Atorvastatin May Attenuate Recurrence of Chronic Subdural Hematoma.

OBJECTIVE: Chronic subdural hematoma (CSDH) is a common form of intracranial hemorrhage with a substantial recurrence rate. Atorvastatin may reduce CSDH via its anti-inflammatory and pro-angiogenesis effects, but its effectiveness for preventing recurrent CSDH has never been explored. We hypothesized that atorvastatin is effective in reducing recurrence of CSDH after surgery and identified determining factors predictive of hematoma recurrence. METHODS: A prospective study was conducted in 168 surgical cases of CSDH.All patients were randomly assigned to the group treated with atorvastatin or control group.

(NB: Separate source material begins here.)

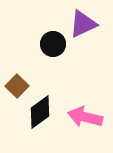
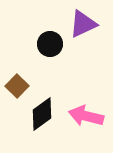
black circle: moved 3 px left
black diamond: moved 2 px right, 2 px down
pink arrow: moved 1 px right, 1 px up
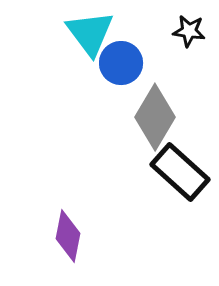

Clinically relevant data were compared between two groups, and subsequently between the recurrence and non-recurrence patients. Multiple logistic regression analysis of the relationship between atorvastatin treatment and the recurrence using brain atrophy, septated and bilateral hematoma was performed. RESULTS: Atorvastatin group conferred an advantage by significantly decreasing the recurrence rate (P = 0.023), and patients managed with atorvastatin also had a longer time-to-recurrence (P = 0.038). Admission brain atrophy and bilateral hematoma differed significantly between the recurrence and non-recurrence patients (P = 0.047 and P = 0.045). The results of logistic regression analysis showed that atorvastatin significantly reduced the probability of recurrence; severe brain atrophy and bilateral hematoma were independent risk factors for recurrent CSDH. CONCLUSIONS: Atorvastatin administration may decrease the risks of recurrence.Patients with severe brain atrophy and bilateral CSDH are prone to the recurrence.